◆ Work request:
Would you please write out each of the entries below exactly, omitting pictures?

== Data supplied ==

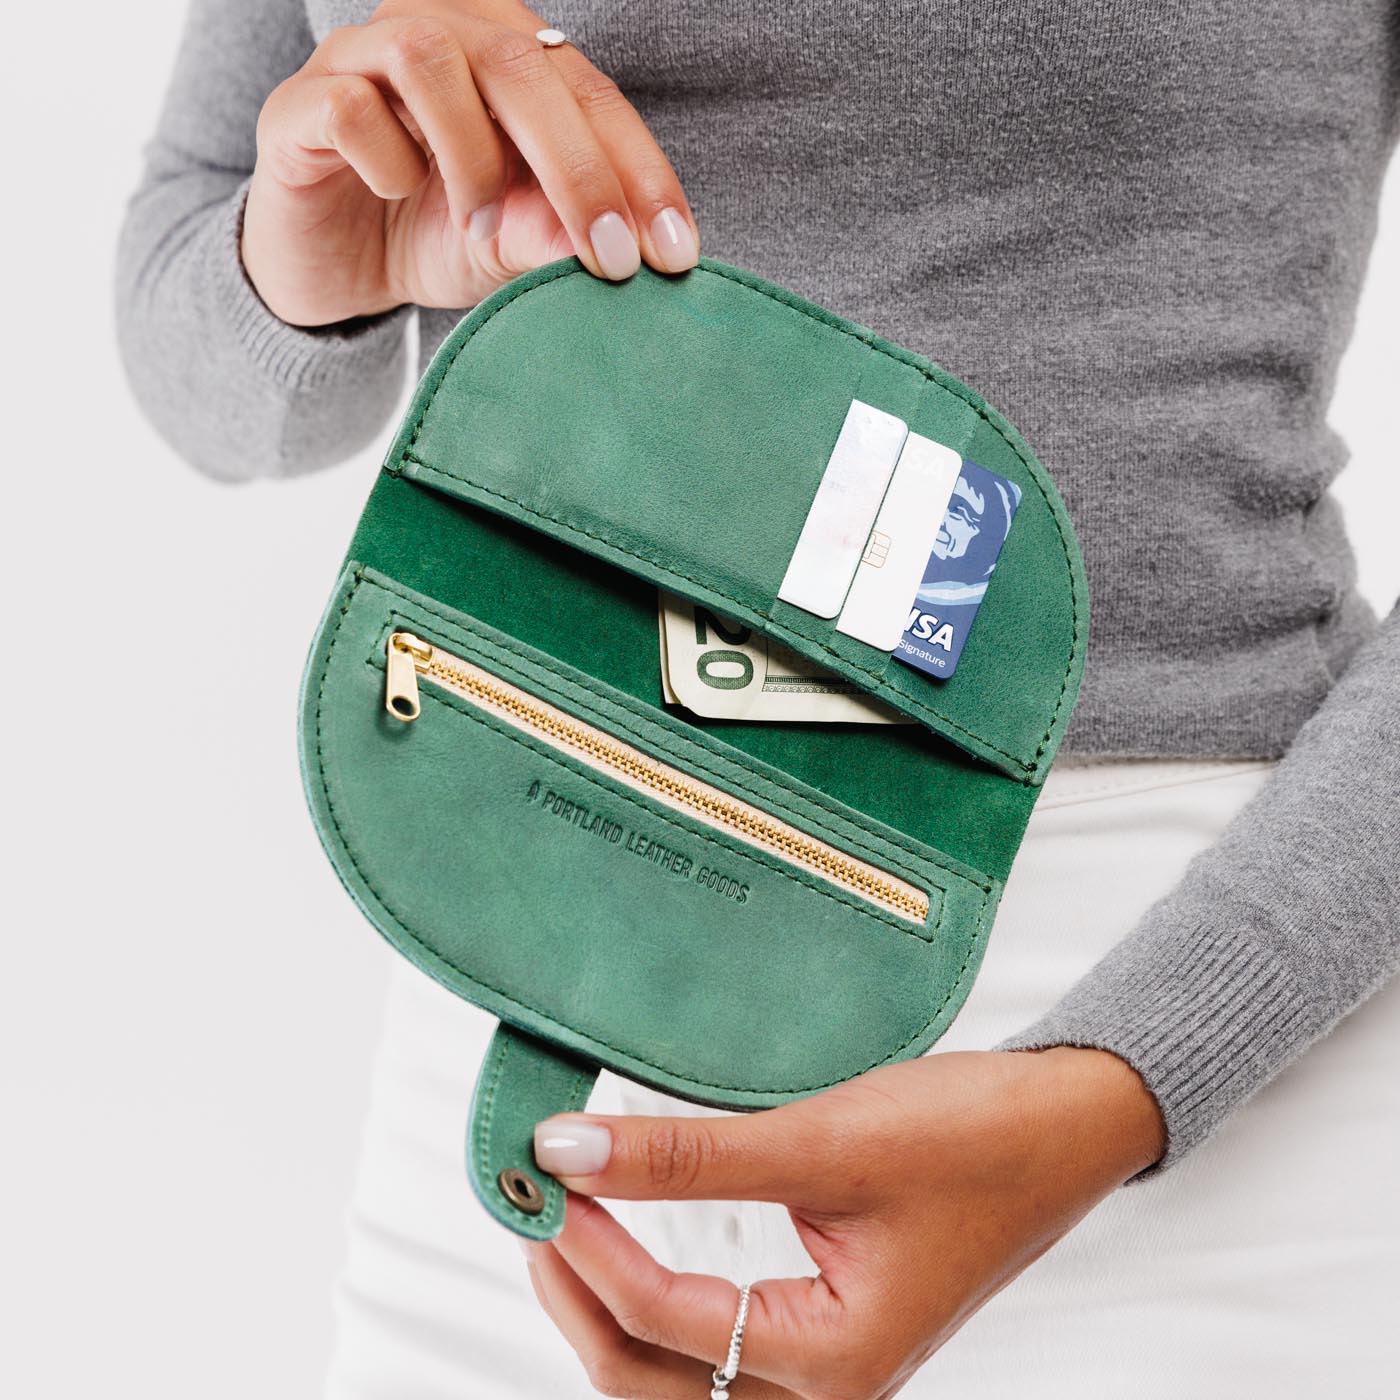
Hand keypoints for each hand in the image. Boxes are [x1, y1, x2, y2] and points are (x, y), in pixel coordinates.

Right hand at [243, 1, 698, 325]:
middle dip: (578, 169)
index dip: (640, 171)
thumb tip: (628, 255)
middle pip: (521, 65)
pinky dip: (387, 159)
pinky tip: (395, 194)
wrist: (334, 269)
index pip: (591, 94)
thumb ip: (559, 235)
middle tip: (609, 257)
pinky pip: (349, 106)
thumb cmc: (435, 235)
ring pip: (429, 58)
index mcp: (508, 54)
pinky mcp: (300, 102)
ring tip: (480, 232)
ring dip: (472, 159)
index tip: (675, 253)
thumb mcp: (512, 245)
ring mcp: (363, 57)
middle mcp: (439, 32)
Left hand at [523, 1048, 1164, 1398]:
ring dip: (610, 1306)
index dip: (590, 1246)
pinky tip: (630, 1239)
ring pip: (677, 1370)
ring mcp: (824, 1356)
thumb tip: (571, 1151)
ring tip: (565, 1224)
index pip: (667, 1320)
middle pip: (654, 1376)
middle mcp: (824, 1382)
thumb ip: (690, 1156)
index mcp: (834, 1361)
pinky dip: (657, 1296)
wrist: (1065, 1126)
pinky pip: (713, 1336)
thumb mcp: (824, 1141)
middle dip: (579, 1296)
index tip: (540, 1171)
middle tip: (533, 1206)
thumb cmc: (975, 1138)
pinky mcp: (824, 1319)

===

◆ Answer to this task:
Hand keypoints for each hand in the image. Boxes are [x1, y1, x2, y2] and points are (x, y), in pixel coordinates.

Right hand at [243, 1, 698, 325]:
middle dip: (578, 169)
index dip: (640, 171)
thumb tip: (628, 255)
middle pip: (521, 65)
pinky dip: (387, 159)
pinky tip: (395, 194)
wrist: (334, 269)
index pip: (591, 94)
thumb ip: (559, 235)
middle tip: (609, 257)
pinky pip: (349, 106)
thumb cmc: (435, 235)
ring pip: (429, 58)
index mcp: (508, 54)
pinky mcp: (300, 102)
ring tip: (480, 232)
ring dip: (472, 159)
index tip: (675, 253)
thumb mcp: (512, 245)
ring mcp: (363, 57)
middle mcp: (439, 32)
Left hand at [523, 1048, 1164, 1398]:
ring dip: (610, 1306)
index dip: (590, 1246)
pinky tip: (630, 1239)
ring pip: (677, 1370)
ring mcp: (824, 1356)
thumb tip: (571, 1151)
ring tip: (565, 1224)
index pip: (667, 1320)
middle pip: (654, 1376)
middle mcp: (824, 1382)
thumb ip: (690, 1156)
index mcp: (834, 1361)
pinky dip: (657, 1296)
wrist: (1065, 1126)
pinky pip: (713, 1336)
thumb mcp: (824, 1141)
middle dip: (579, 1296)
index tip: (540, 1171)
middle tip: (533, 1206)
thumb cmc: (975, 1138)
pinky mcp: (824, 1319)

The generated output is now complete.